Vu la requête inscrite sous le numéro 19671 du rôle et déposée au greffe du tribunal administratif en date du 15 avril 2005 par Maître Pascale PETOUD, avocat à la Cour, inscrite au tableau de l’Ordre des avocats à Luxembourg, au nom de Madame …, née le … (Nigeria), de nationalité nigériane, demeurant à L-…, tendant à la réformation d’une décision du ministre des Affaires étrangères et de l’Immigration du 26 janvier 2005, par laquelle il n’a pas été fait droit à sa demande en reconnaissance du statut de réfugié, ainsi que de la décision confirmative prise par ledit ministre le 15 mars 2005, suite à un recours gracieux de la demanderesse ;

Vu le mémoire en réponse du délégué du Gouvernement déposé au greffe du tribunal administratif le 13 mai 2005 ;

Vu les pièces versées en cause et notamment les décisions ministérielles entreprises ;

Ouï le juge- rapporteur en son rapport à l’audience publique du 27 juin 2005, en présence de Maître Louis TINTI, en remplacement de Maître Pascale PETOUD, ainsi que de Monsieur le délégué du Gouvernement Gilles ROTH, qui se sont rapportés aux écrits respectifs de leurs parties.

--------------------

:: Consignes ::
[1] D'après l'extrait sur la demande de statut de réfugié, pourquoi le ministre a-t-il pris une décision le 15 mars 2005 ? Répondez en une à trois phrases.
[2] Poursuivez l'extrait sur la demande de statut de réfugié à partir de sa dernière phrase.
Le matériel présenté ensuite n'a aucun lien avec l'extrait.

--------------------

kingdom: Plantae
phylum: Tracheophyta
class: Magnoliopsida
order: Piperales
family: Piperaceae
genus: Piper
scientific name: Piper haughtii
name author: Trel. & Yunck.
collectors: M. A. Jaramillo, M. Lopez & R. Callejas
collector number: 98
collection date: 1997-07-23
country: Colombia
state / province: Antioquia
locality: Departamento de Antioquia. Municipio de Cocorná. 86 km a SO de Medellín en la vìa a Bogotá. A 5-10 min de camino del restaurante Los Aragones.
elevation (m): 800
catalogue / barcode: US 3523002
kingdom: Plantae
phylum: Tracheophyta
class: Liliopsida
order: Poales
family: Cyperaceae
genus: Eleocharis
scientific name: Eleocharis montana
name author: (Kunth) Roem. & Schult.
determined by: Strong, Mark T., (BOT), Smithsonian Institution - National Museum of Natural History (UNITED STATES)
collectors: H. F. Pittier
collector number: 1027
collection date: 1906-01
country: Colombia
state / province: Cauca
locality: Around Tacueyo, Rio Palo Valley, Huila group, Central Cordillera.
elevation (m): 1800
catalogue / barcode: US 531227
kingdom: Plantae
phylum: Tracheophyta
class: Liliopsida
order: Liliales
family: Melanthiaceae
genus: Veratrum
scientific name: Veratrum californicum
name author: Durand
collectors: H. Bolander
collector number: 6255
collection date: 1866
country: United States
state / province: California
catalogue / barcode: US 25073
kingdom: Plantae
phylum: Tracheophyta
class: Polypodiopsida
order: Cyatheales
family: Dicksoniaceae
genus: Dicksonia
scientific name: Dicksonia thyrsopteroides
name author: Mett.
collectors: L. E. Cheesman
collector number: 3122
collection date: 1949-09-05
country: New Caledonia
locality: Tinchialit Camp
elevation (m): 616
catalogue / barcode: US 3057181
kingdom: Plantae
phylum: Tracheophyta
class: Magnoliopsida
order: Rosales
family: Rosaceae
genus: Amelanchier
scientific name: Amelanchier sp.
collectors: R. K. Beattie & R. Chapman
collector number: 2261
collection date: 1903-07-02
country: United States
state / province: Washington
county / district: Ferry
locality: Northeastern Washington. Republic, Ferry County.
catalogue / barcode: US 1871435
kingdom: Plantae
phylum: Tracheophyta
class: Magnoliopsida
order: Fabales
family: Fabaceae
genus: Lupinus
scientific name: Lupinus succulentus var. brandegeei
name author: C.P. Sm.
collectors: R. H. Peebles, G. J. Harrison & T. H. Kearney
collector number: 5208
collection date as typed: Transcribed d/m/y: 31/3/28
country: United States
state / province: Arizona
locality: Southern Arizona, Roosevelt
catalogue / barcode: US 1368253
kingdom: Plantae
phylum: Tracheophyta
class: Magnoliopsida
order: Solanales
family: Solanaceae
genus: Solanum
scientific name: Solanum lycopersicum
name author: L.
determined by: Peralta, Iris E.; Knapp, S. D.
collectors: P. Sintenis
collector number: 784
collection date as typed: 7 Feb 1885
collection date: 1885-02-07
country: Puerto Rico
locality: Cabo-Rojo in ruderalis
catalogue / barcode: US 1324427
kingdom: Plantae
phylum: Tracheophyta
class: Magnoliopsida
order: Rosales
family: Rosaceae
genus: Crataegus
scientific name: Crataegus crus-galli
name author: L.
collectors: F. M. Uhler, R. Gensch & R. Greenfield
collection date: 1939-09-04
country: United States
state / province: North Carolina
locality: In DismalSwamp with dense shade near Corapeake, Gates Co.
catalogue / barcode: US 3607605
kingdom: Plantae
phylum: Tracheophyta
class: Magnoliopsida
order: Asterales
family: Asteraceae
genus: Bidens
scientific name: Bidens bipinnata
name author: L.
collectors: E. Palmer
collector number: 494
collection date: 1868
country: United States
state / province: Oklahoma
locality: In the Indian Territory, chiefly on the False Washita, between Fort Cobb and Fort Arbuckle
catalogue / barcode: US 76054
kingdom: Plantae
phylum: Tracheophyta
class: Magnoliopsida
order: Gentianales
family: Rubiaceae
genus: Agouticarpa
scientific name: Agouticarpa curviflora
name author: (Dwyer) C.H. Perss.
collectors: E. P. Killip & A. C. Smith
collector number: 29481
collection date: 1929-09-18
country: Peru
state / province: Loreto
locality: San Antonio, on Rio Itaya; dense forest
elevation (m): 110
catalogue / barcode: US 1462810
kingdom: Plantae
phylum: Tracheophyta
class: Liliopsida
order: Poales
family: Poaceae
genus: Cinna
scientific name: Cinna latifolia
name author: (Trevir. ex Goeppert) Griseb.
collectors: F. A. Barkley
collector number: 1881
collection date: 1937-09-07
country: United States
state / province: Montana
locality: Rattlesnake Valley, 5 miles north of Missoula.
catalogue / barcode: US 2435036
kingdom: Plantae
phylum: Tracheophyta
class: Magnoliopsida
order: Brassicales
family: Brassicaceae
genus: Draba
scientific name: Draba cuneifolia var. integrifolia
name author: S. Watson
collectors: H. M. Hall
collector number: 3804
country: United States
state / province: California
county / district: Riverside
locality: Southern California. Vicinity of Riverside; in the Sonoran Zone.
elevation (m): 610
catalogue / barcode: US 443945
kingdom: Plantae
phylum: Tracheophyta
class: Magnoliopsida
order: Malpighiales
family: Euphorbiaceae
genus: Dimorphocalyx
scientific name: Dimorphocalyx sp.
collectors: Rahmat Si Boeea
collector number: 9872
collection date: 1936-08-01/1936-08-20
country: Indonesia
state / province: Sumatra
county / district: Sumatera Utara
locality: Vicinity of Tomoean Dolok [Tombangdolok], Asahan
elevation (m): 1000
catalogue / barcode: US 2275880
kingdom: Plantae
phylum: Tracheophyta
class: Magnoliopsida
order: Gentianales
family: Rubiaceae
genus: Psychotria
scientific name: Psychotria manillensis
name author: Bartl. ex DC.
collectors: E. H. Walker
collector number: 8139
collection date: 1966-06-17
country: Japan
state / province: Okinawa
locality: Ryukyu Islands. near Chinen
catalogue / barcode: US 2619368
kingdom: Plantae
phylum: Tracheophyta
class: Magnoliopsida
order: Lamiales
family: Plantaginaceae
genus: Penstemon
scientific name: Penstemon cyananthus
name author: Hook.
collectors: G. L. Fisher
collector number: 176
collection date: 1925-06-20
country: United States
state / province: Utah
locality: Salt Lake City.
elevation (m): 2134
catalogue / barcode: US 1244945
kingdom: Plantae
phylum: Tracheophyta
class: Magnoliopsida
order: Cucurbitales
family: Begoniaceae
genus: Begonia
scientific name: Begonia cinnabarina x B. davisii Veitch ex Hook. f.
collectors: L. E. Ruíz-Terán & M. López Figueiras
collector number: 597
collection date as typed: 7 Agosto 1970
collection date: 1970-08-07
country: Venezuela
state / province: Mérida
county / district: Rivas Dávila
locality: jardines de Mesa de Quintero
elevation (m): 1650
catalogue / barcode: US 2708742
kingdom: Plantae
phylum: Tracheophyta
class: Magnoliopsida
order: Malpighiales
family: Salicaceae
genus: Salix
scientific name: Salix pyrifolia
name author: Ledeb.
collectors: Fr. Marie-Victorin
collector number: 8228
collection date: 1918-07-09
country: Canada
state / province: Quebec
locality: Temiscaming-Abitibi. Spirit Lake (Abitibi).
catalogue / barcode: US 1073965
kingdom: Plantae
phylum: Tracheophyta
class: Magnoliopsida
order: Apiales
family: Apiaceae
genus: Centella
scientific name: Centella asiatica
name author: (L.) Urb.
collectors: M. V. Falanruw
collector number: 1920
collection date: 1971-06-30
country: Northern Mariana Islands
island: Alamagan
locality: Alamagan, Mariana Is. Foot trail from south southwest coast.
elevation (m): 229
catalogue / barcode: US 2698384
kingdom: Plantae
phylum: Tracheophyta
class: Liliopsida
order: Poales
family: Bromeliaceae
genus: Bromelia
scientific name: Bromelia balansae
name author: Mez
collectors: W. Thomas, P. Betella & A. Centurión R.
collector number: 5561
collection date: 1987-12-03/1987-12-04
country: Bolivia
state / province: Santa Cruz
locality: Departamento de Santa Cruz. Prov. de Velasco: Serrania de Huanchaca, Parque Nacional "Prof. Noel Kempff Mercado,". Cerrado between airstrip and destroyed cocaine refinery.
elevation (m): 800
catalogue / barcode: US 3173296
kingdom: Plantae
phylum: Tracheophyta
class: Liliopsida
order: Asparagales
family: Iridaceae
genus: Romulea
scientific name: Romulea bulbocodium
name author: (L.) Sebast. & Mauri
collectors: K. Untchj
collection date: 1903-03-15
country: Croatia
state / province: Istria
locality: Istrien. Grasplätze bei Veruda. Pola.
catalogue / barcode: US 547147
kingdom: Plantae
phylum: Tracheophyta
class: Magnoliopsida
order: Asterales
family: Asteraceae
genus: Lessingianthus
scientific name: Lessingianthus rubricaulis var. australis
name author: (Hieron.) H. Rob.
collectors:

--------------------

:: Réponses ::
[1] Le ministre a pris la décision du 15 mars 2005 à la suite d'un recours gracieux de la demanderesse. Cette décision confirme celle du 26 janvier 2005, qui refusait sa demande en reconnaissance du statut de réfugié.

[2]
Le 26 février 2004, Madame … introduisit auprès du service compétent du ministère de la Justice une demande en reconnaissance du statut de réfugié au sens de la Convention de Genève du 28 juillet 1951, relative au statut des réfugiés, approuvée par une loi du 20 mai 1953, et du Protocole relatif au statut des réfugiés, fait à New-York, le 31 janvier 1967, approuvé par règlement grand-ducal du 6 janvier 1971, l’ensemble de ces dispositions étant ci-après dénommé « la Convention de Genève ».

Le même jour, Madame … fut entendue par un agent de la police grand-ducale sur son identité et l’itinéraire suivi pour venir au Grand-Duché de Luxembourg. Elle fut encore entendue en date du 17 juin 2004 par un agent du ministère des Affaires étrangères et de l’Immigration sur les motifs à la base de sa demande d’asile.

Le ministre des Affaires étrangères et de l’Immigration l’informa par décision du 26 janvier 2005, lui notifiée en mains propres le 15 février 2005, que sa demande avait été rejetée comme n’étant pas fondée aux motifs énoncés comme suit :

« Il résulte de vos déclarations que votre mère aurait été à la tête d’une des branches de la société « ogboni ». Elle serait décédée par électrocution, il y a quatre ans. Vous prétendez qu’elle aurait été tuée par les membres de ladite société, pratiquant le vaudou, parce qu’ils arriveraient à décider de la date du décès de chacun des leurs. Vous devriez remplacer votre mère dans ses fonctions, quatre ans après son décès. Les adeptes de ladite communauté seraient venus à trois reprises chez vous afin de vous pousser à prendre la succession de votre mère. Ils vous auraient menacé qu’en cas de refus, ils vous tueraient.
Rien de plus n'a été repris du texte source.